Know that our culture seems obsessed with weight, size and shape.
Huge amounts of money pay trainers and gym time.
Groups flourish for the expressed purpose of regulating our size and shape.
Women diet to lose weight and undergo surgery to add dimension.
The value of our shell trumps the inner core.

Consider the reasons we consume food.
Two of those reasons are precious: sustenance and sharing love and the times of our lives.
Consider all we consume that is harmful to both nutrition and enhancing special moments.

Interesting concepts.

I pay dollars to the gym so I can exercise when the weather is uncomfortable. More of my dollars go to the local high school pool so I can burn calories. Daily walks and weekly ice skating chip away at the imbalance of intake and output. Granted, I love every minute of exercise and it does so much more than sustain the body.

In the distant past, I even became part of a group designed to teach the discipline of eating. Now eating habits are almost lock-step in routine. My grandchildren tease that I eat cheesecake once each year and that is my quota of dessert.

How absolutely silly that types!

When I was 50 years old, I joked that at 70, I would eat dessert first and take up cigarettes. Age 71 dessert is not on the table. Cigarettes? Never.
Rationally I understand my regulated patterns, but those patterns are terribly annoying. My new resolution is for age 75. Then I will eat nothing but desserts so I have a ton of excuses to walk, skate and swim even more.

A Look At Emotional Eating

Inside every fat person is a skinny self waiting to break free.

Have you heard that?

There is another inside-out juxtaposition. Inside many skinny people is a fat self waiting to break down. That might be me.

Maybe not skinny, but thin enough to border the line, a rigid, disciplined eater totally controlled by the fear of that lurking fat.  Really.  At my age.

Health focused magazines push the discipline.  Every visit to the book seller finds a new display of diet books.  Restaurants feature skinny meals and exercise gurus count calories.  Organizations advertise expert help towards  weight loss.  Often we learn to fear celebrations because our culture features food at the heart of most milestones.  Eat, drink and be merry kind of celebrations.

Emotional eating uses food to hide anxiety.  This kind of eating builds a tunnel escape.  That darkness can last a very long time.  That is a lonely tunnel.

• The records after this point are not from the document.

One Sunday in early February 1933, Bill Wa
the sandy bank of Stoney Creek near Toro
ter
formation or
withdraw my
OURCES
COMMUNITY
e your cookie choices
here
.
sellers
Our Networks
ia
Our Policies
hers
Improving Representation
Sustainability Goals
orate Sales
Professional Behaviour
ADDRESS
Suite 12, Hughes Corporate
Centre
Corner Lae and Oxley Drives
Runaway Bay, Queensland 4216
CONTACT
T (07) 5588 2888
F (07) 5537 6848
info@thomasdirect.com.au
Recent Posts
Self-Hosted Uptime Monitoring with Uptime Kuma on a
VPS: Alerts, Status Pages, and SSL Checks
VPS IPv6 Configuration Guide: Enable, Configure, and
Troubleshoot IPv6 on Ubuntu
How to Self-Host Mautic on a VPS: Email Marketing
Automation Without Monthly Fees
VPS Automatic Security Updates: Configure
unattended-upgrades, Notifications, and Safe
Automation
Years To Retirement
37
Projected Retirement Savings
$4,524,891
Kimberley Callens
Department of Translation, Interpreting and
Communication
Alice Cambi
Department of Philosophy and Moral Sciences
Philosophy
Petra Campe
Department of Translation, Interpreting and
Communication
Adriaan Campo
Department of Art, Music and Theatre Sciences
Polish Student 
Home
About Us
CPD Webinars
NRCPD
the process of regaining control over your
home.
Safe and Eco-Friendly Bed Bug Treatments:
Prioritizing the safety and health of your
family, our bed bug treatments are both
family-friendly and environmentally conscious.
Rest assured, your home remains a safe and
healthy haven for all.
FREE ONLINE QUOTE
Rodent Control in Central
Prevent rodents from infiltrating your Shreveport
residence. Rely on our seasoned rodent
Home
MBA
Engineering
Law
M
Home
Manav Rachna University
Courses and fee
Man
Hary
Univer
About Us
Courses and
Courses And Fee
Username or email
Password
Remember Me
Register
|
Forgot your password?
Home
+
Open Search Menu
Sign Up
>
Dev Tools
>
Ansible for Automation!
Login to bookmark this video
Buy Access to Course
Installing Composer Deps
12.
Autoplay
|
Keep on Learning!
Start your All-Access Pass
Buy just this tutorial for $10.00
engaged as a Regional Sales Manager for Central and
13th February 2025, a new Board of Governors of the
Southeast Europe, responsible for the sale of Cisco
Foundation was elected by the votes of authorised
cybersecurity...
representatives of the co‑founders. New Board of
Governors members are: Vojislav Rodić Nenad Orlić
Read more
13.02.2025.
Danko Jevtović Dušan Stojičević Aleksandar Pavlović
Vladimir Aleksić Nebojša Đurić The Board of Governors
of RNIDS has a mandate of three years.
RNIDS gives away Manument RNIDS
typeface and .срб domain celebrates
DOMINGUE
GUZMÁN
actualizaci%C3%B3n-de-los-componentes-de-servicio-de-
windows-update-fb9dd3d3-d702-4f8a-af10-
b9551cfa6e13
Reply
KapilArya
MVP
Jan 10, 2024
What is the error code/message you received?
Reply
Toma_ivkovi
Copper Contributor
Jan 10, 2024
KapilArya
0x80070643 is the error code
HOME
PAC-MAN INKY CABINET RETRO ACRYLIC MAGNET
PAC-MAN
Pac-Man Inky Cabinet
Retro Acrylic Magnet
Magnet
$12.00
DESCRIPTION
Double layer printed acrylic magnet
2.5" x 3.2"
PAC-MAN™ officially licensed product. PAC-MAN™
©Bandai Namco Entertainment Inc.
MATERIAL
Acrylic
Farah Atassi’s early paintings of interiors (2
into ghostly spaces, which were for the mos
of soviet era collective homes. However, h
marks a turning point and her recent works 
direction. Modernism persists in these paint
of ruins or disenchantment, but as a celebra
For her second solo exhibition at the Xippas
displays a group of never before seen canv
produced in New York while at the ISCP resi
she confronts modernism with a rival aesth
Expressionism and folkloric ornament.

Actually, there is another very efficient use of overeating.  Overeating gives a reason to obsess offering a ‘ mental cover story’ for whatever the real reason for emotional distress.  Eat too much?  Feel guilty at the lack of discipline and, for the moment, banish the deeper emotions.

Go on a diet and get a new (and false) perspective.  Diets require rigid control, foods, portions, frequency.  So, diets offer a sense that at least part of life is under control.  Diets also give the structure to obsess a bit.  Obsess over food and we  might forget that what we really need— a sense of self, a degree of intimacy in some area of our lives, and gentleness with our own needs.

The most successful (and the most difficult) way to control emotional eating is to simply ride it out.  The craving will be intense.  We might even talk ourselves into believing that we are experiencing  physical hunger.   But when we take a clear look at our emotional level, we know that emotional eating is unloading with intensity.

Ride it out.  Call a friend.  Go for a walk. Run if you can.  Scrub something.  Walk up and down some steps.  Take a shower.  Brush your teeth.  Write about it.   Ride it out.  It will pass.

After the intensity of that ride, do some work on learning to manage the negative without resorting to food.   Start a journal.  Use words, sentences, pages of emotional release.   A few words can trigger the will to change, to give up harmful emotional responses to the negatives that are a sure-bet part of life.

And find someone to trust.  Find a person or a group in which your are free to share what is eating you.  Walking buddies, prayer groups, writing groups and a simple core group of friends can provide the intimacy of sharing that releases the negative before harm happens.  Nothing trumps trust.